News

Firm Announcements and Law Updates

Truck driver wins lawsuit, or does he?

BRIDGEPORT - Dwight Daley was ready to cheer when a Superior Court jury deliberated only a few hours before awarding him $225,000 on his claim that he was wrongly fired by a trucking company.But his celebration was short lived when, a day after the verdict, one of the jurors came back to the courtroom and announced, “I’m ready to resume deliberations.”“There is an issue with one of the jurors,” Daley’s lawyer, Francis Burke, acknowledged without commenting further.“I’m going to let the judge take a look at it and go from there,” said Christopher Hodgson, the lawyer for the trucking company, J.B. Hunt Transport Inc.

On Wednesday, he filed a motion for a hearing to have the judge, William Rush, determine the competency of the juror.

“A defendant has a due process right to a trial by jurors who are mentally competent,” Hodgson’s motion states.

Daley had been employed by Hunt as a driver at Bushwick Steel since March 2011. In June 2011 he was injured in an accident while riding his motorcycle, according to court documents.

In July 2011, the documents state, he returned to work with a doctor’s note but was told by his supervisors he couldn’t return to work without authorizations from all his treating doctors.
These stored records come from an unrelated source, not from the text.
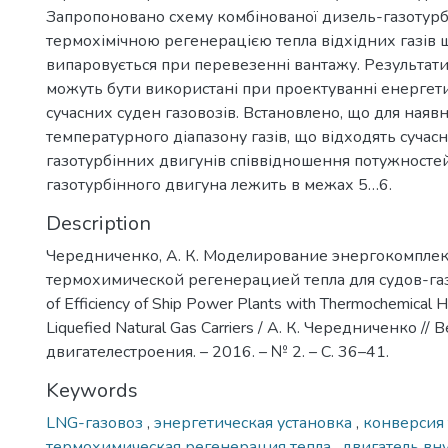
Запропоновано схему комбінованої дизель-газотурбі
термохімічною регенерацією тепла відхідних газів 
випаровується при перевезенні вантажу. Результат
можуть бути використані при проектуванні енергет
сучасних суден газовозів. Встановлено, що для наяв
температурного діапазону газів, що відходять сучас
газотурбінних двигунів співвідношення потужностей
газотурбінного двигуна лежить в межах 5…6.
Description
Чередниченко, А. К. Моделирование энергокомплек
термохимической регенерацией тепла для судов-газ
of Efficiency of Ship Power Plants with Thermochemical 
Liquefied Natural Gas Carriers / А. К. Чередниченко // 
двигателестроения. – 2016. – № 2. – С. 36–41.
Keywords
LNG-газовоз
,
энергетическая установка
,
конверсия
термохимическая регенерация тепла
,
двигатель вн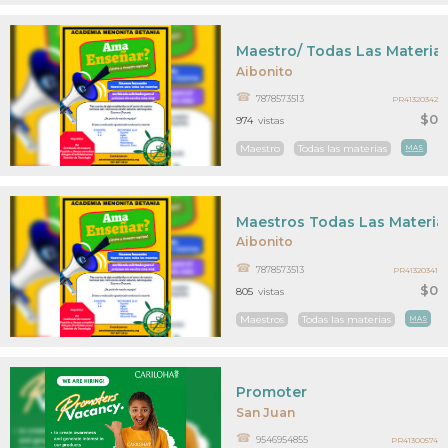
Maestro/ Todas Las Materias
Aibonito
7878573513
PR41320342
$0
974
vistas
Maestro
Todas las materias
MAS
Maestros Todas Las Materia
Aibonito
7878573513
PR41320341
$0
805
vistas
Maestros
Todas las materias
MAS
Promoter
San Juan
9546954855
PR41300574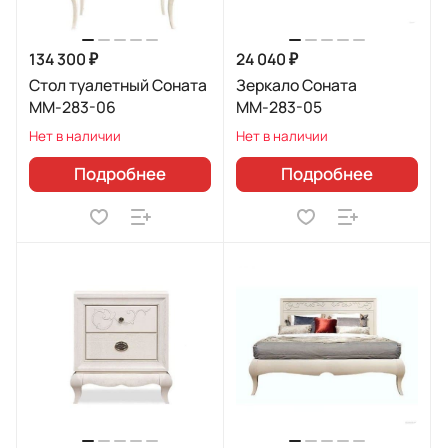
134 300 ₽
24 040 ₽
Стол туалетный Соната
Зеркало Соната
ММ-283-06
ММ-283-05
Нет в наличии
Нет в наличии
Подробнее
Подробнее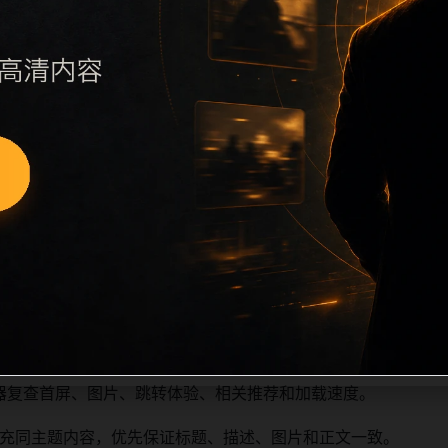
续执行远程图片本地化、坏图默认图兜底、标题去重和 descrip
、访问场景、相关问题或专题入口，降低站群页面之间的重复感
深度尽量控制在三次以内。正文维护时可按用户搜索路径补充三类信
容后同步检查标题、description、canonical、主题图、
避免重复标题和重复首段，优先补充不同关键词、不同栏目词和
器复查首屏、图片、跳转体验、相关推荐和加载速度。
充同主题内容，优先保证标题、描述、图片和正文一致。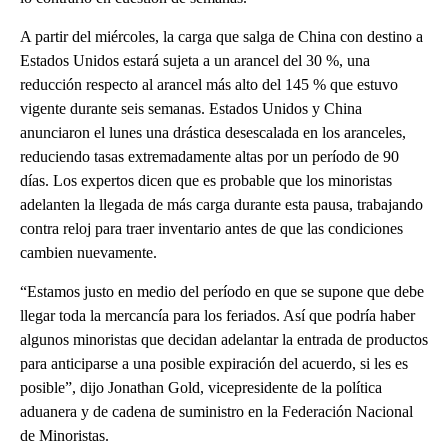
A partir del miércoles, la carga que salga de China con destino a
Estados Unidos estará sujeta a un arancel del 30 %, una
reducción respecto al arancel más alto del 145 % que estuvo
vigente durante seis semanas. Estados Unidos y China
anunciaron el lunes una drástica desescalada en los aranceles,
reduciendo tasas extremadamente altas por un período de 90
días. Los expertos dicen que es probable que los minoristas
adelanten la llegada de más carga durante esta pausa, trabajando
contra reloj para traer inventario antes de que las condiciones
cambien nuevamente.
“Estamos justo en medio del período en que se supone que debe
llegar toda la mercancía para los feriados. Así que podría haber
algunos minoristas que decidan adelantar la entrada de productos
para anticiparse a una posible expiración del acuerdo, si les es
posible”, dijo Jonathan Gold, vicepresidente de la política
aduanera y de cadena de suministro en la Federación Nacional
de Minoristas.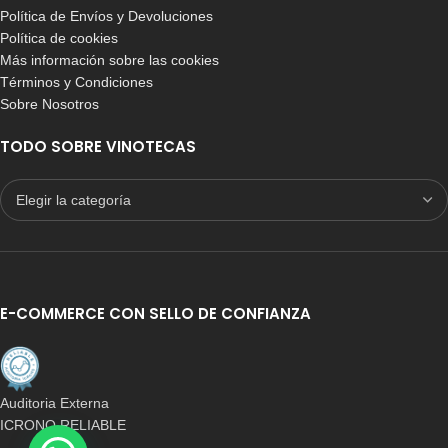
Política de Envíos y Devoluciones
Política de cookies
Más información sobre las cookies
Términos y Condiciones
Sobre Nosotros
TODO SOBRE VINOTECAS
E-COMMERCE CON SELLO DE CONFIANZA
Auditoria Externa
ICRONO RELIABLE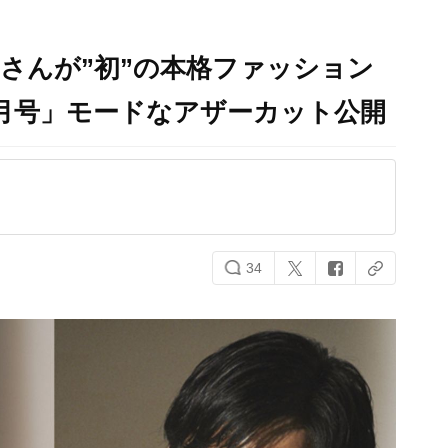
さんが”初”の本格ファッション
 2月号」モードなアザーカット公開
34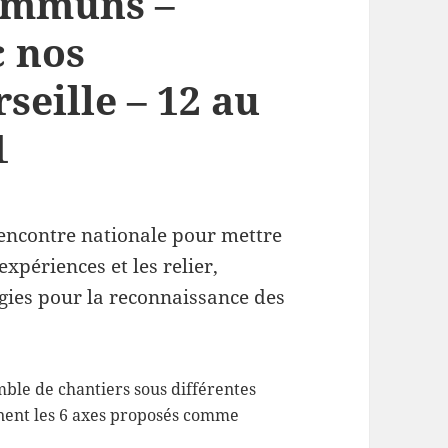
ommuns –
 nos
seille – 12 au
1
rencontre nationale pour mettre
xpériences et les relier,
tégies pour la reconnaissance des
ble de chantiers sous différentes
rnent les 6 axes proposés comme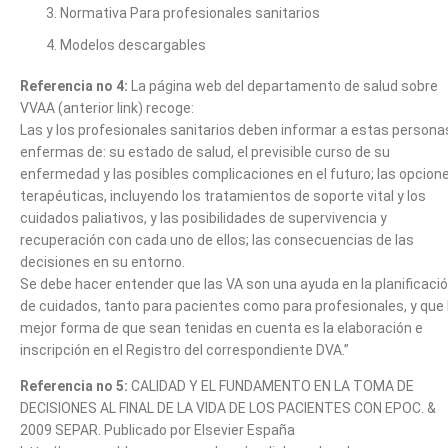
Normativa Para profesionales sanitarios
Modelos descargables
Referencia no 4:
La página web del departamento de salud sobre
VVAA (anterior link) recoge:
Las y los profesionales sanitarios deben informar a estas persona
enfermas de: su estado de salud, el previsible curso de su
enfermedad y las posibles complicaciones en el futuro; las opcion
terapéuticas, incluyendo los tratamientos de soporte vital y los
cuidados paliativos, y las posibilidades de supervivencia y
recuperación con cada uno de ellos; las consecuencias de las
decisiones en su entorno.
Se debe hacer entender que las VA son una ayuda en la planificaci
de cuidados, tanto para pacientes como para profesionales, y que 
mejor forma de que sean tenidas en cuenta es la elaboración e
inscripción en el Registro del correspondiente DVA.”
Referencia no 5:
CALIDAD Y EL FUNDAMENTO EN LA TOMA DE
DECISIONES AL FINAL DE LA VIDA DE LOS PACIENTES CON EPOC. &
2009 SEPAR. Publicado por Elsevier España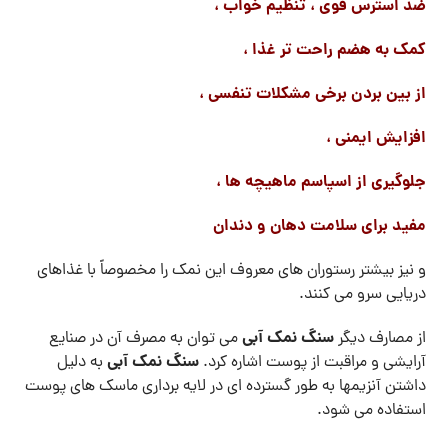
ضد استرس قوی ، تنظیم خواب ،
کمک به هضم راحت تر غذا ،
از بین بردن برخی مشکلات تنفسی ،
افزایش ایمنی ،
جلوگیری از اسپاسم ماهیچه ها ،
مفید برای سلامت دهان و دندان
و نیز بیشتر رستوران های معروف این نمک را مخصوصاً با غذاهای
دریایی سرو می کنند.
سنگ نمک آبی
از مصارف دیگر
می توان به مصرف آن در صنایع
سنگ نمک آبی
آرایشی و مراقبت از پوست اشاره کرد.
به دلیل
داشتن آنزیمها به طور گسترده ای در لایه برداری ماسک های پوست
استفاده می شود.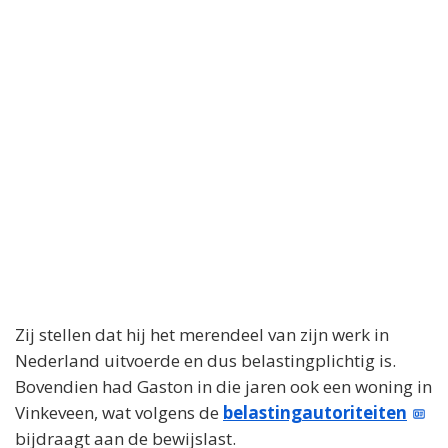
Zij stellen dat hij het merendeel van zijn werk in
Nederland uitvoerde en dus belastingplichtig is.
Bovendien had Gaston in die jaren ook een woning in
Vinkeveen, wat volgens de
belastingautoriteiten
bijdraagt aan de bewijslast.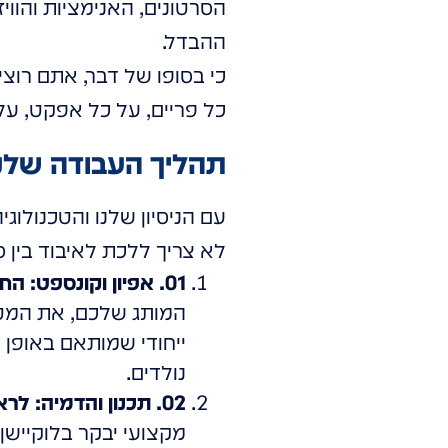
הסרטונים, האנימציות והוו
ההבדל.
כי בסופו של דבר, אתם רוצים
כל פריים, על כל אפקט, על כל צבע. זה
תהליך העבודה שלנו: 4 צעדים להפוך חזון למציאות 
עם הניסיון שלנו והטכנולוג
לא צריך ללכת לאיבוד בין ס
01. אפיון וקונספט: החזון שלכם פוגש את הטכנולוגיה (ולא מתנגש):
המותג שלכם, את המטרו
ייחודי שמותאם באופן מ
נולדים.
02. תכנון והדמיה: לראות את העתיד, ממש היום:
מקצועי יבקר בלוקיישן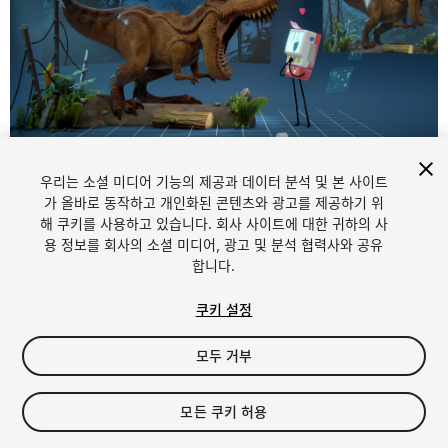
1
/
5
우리는 소셜 미디어 기능의 제공과 데이터 분석 및 본 사이트
가 올바로 동작하고 개인화된 콘텐츠와 광고를 제공하기 위
해 쿠키를 사용하고 있습니다. 회사 사이트에 대한 귀하의 사
용 정보를 회사의 소셜 미디어, 광고 및 분석 협력사와 공유
합니다.
쿠키 설정
FREE
모두 거부
84
views
in the past week
모든 쿠키 허용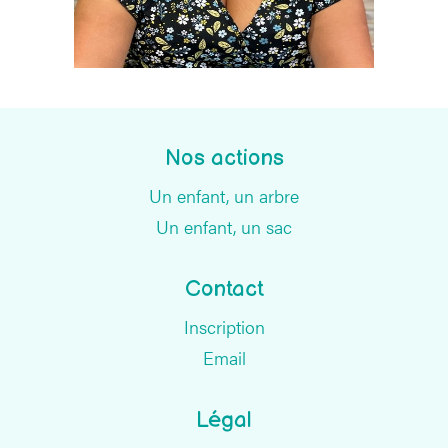
Nos actions
Un enfant, un arbre
Un enfant, un sac
Contact
Inscription
Email
Légal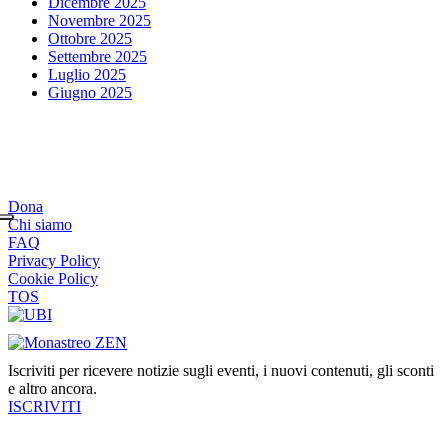
Dicembre 2025
Novembre 2025
Ottobre 2025
Settembre 2025
Luglio 2025
Giugno 2025
Dona
Chi siamo
FAQ
Privacy Policy
Cookie Policy
TOS
Iscriviti per ricevere notizie sugli eventi, i nuovi contenuti, gli sconti
e altro ancora.
ISCRIVITI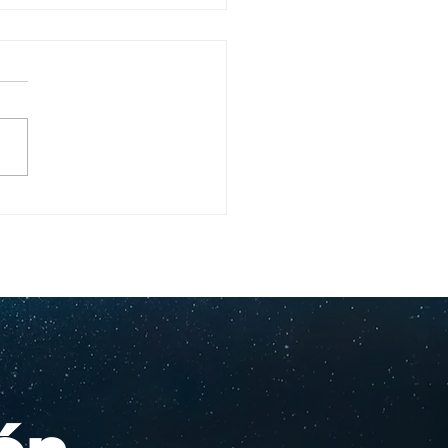
ullo Rochesteriano
as piscinas
ionales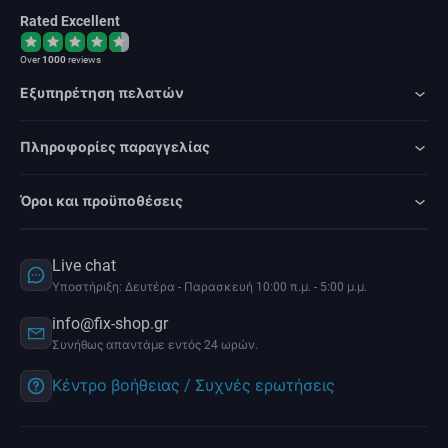
Rated Excellent
Over
1000
reviews
Εξυπηρέτηση πελατών
Πληροφορίες παραγγελίας
Όροι και προϋποθέσεις
Live chat
Υποστήριξη: Δευτέρα - Παρασκευή 10:00 π.μ. - 5:00 μ.μ.
info@fix-shop.gr
Συνήθως απαντάμε εντός 24 ωρών.
Κέντρο βοήθειας / Συχνές ερωτήσεις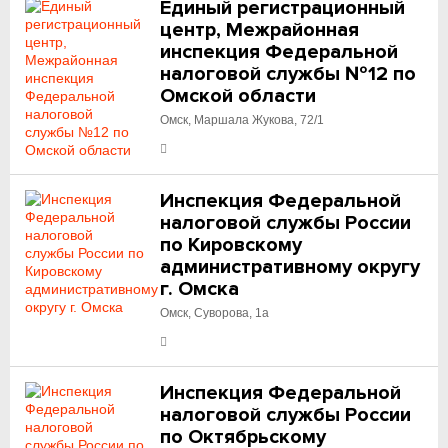
Единый регистрационный
центр, Межрайонная
инспекция Федеральной
налоговой службы №12 по
Омской области
Омск, Маршала Жукова, 72/1
Инспекция Федеральной
налоговой службы России
по Кировскому
административному округу
г. Омска
Омск, Суворова, 1а
Инспекция Федеральной
налоговой службы России
по Октябрьскому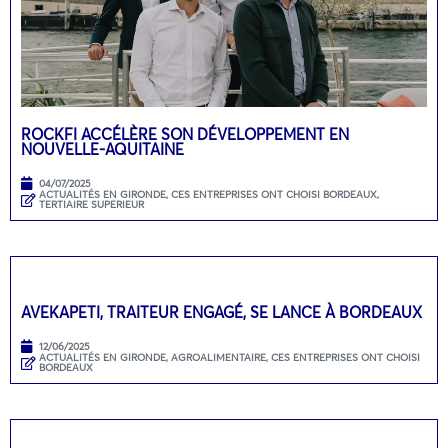
ROCKFI ACCÉLÈRE SON DÉVELOPPEMENT EN
NOUVELLE-AQUITAINE
04/07/2025
ACTUALITÉS EN GIRONDE
,
CES ENTREPRISES ONT CHOISI BORDEAUX
,
TERTIAIRE SUPERIEUR
AVEKAPETI, TRAITEUR ENGAGÉ, SE LANCE À BORDEAUX
12/06/2025
ACTUALITÉS EN GIRONDE
,
AGROALIMENTAIRE
,
CES ENTREPRISES ONT CHOISI
BORDEAUX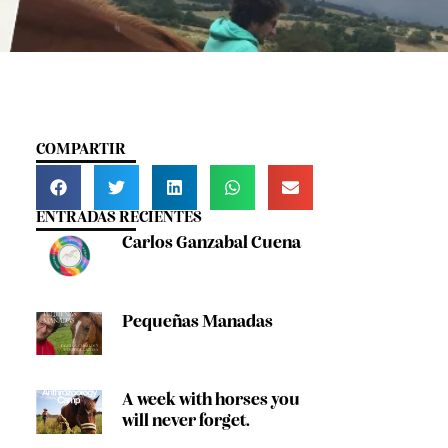
COMPARTIR
ENTRADAS RECIENTES
Carlos Ganzabal Cuena
Pequeñas Manadas
A week with horses you
will never forget.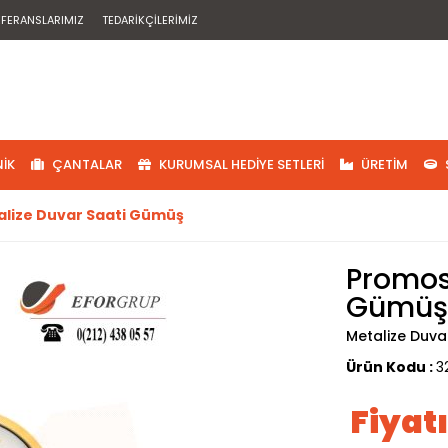
EFERANSLARIMIZ
TEDARIKÇILERIMIZ
IK
ÇANTALAR
KURUMSAL HEDIYE SETLERI
ÜRETIM
lize Duvar Saati Gümüş
Promos
Gümüş
Metalize Duva
Ürün Kodu :
3
Fiyat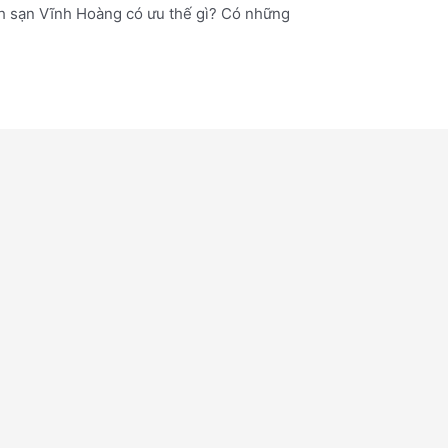
 sạn Vĩnh Hoàng có ưu thế gì? Có những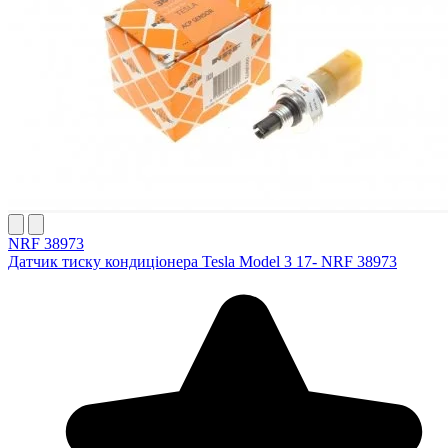
NRF 38973
Датчик тиску кондиціонера Tesla Model 3 17- NRF 38973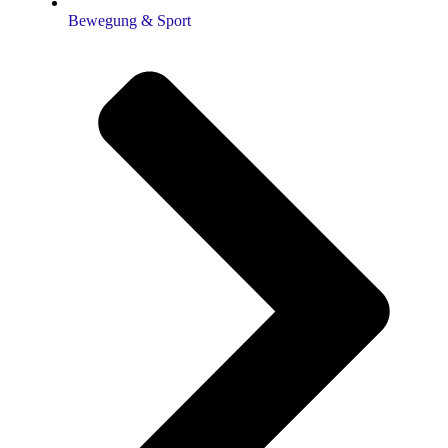
Bewegung & Sport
When he couldn’t get an appointment with one of the doctors he was fired, he claims.

Daley sued J.B. Hunt for misrepresentation. After a few hours of deliberation, the six-member jury on Aug. 11 of this year found in Daley’s favor and ordered the trucking company to pay him $200,000 in economic damages and $25,000 in non-economic damages.

But the following day, according to witness accounts and court papers, a juror on the case showed up at the Main Street courtroom contending that in fact the jury had not reached a verdict and that she was prepared to resume deliberations with them.